Brother Monkey - Sorry to contact you this way here but my email is out until at least Tuesday - just wanted to let you know.

I could have called but that's so impersonal.....much better this way

Mythical Monkey said...

I could have called but that's so impersonal.....much better this way

I like it! Maybe we can do Christmas this way, too!

Erik Beck said...

Since you mentioned my choice of Hawks as winner, I'll let you my nominees as well (though it is Becks, not Berks).

In order, my top 5 for the year were Hawks (Scarface), Dreyer (Vampyr), Whale (Frankenstein), Clair (A Nous La Liberte) and Tod Browning (Freaks). Mamoulian came in sixth on my list.

Mythical Monkey said...

though it is Becks, not Berks

Sorry about that -- somehow I typed it wrong when I added a link to your site some time ago and then I copied my own mistake. I've corrected the error in both places.

In order, my top 5 for the year were Hawks (Scarface), Dreyer (Vampyr), Whale (Frankenstein), Clair (A Nous La Liberte) and Tod Browning (Freaks). Mamoulian came in sixth on my list.
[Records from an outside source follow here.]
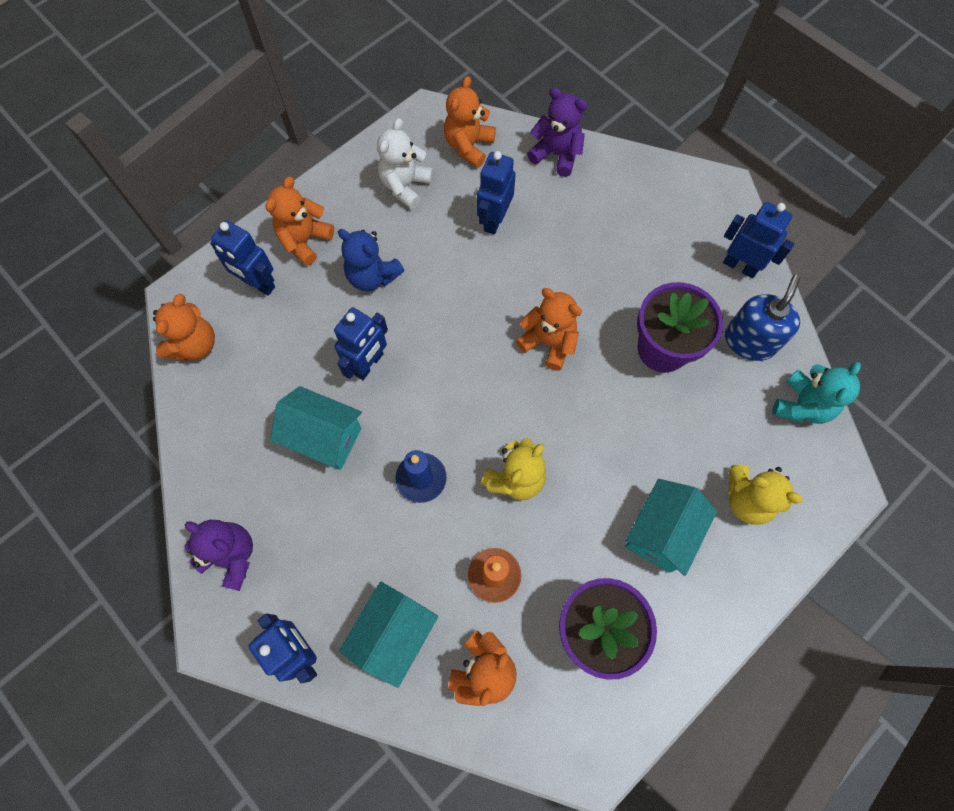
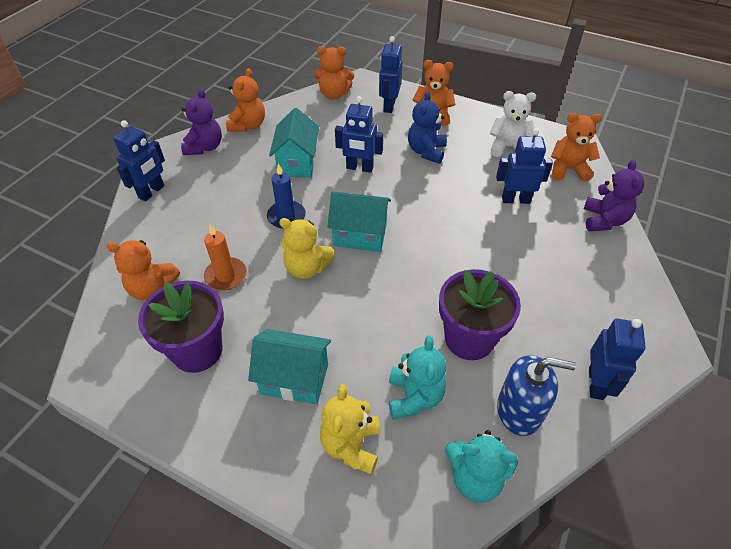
camera: 70 degrees right, 20 degrees down
(394, 634) = (170, 233): turquoise house -> turquoise house (360, 235)
(548, 342) = (430, 259): orange teddy bear -> orange teddy bear (248, 125)
(712, 425) = (414, 397): none -> turquoise teddy bear

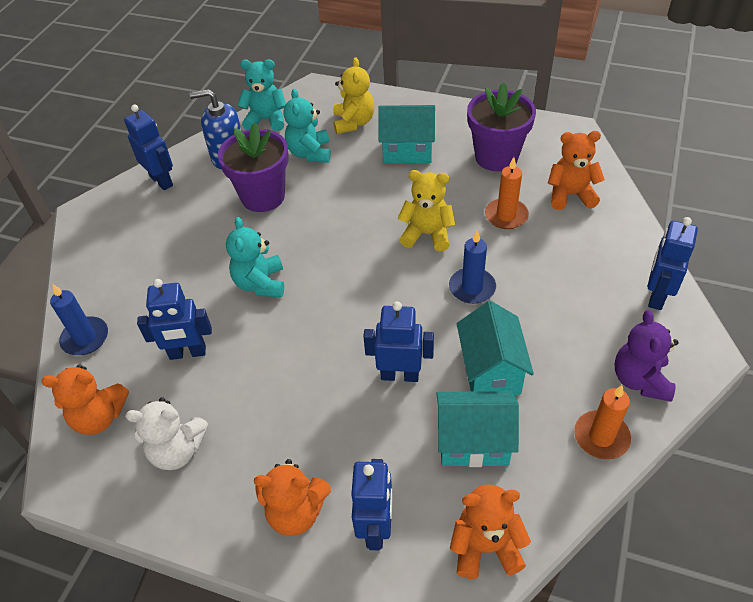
camera: 175 degrees right, 0 degrees up
(248, 125) = (601, 437): orange teddy bear -> orange candle
(360, 235) = (379, 277): turquoise house -> turquoise house (473, 442)
(426, 151) = (305, 422): blue teddy bear -> none
(463, 244) = (260, 283): none -> turquoise teddy bear
(596, 383) = (161, 181): blue robot -> blue robot turned 135 degrees clockwise
(604, 220) = (85, 338): purple teddy bear -> blue candle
That's an awfully good list. Regardless of who I wind up picking, my real hope is that someone will be inspired to sit down and watch all of these movies. That was pretty much the effect Danny Peary had on me -- I'd always loved movies, but the whole alternate Oscars concept gave my viewing more breadth, making me take time to see movies I otherwise might never have bothered with. Even now, writing this blog, I'm running across movies I had either promised myself I'd watch but never gotten around to, had only the vaguest awareness of or flat out never heard of.

By the way, I check in pretty much every day to see who's won what lately. Great stuff.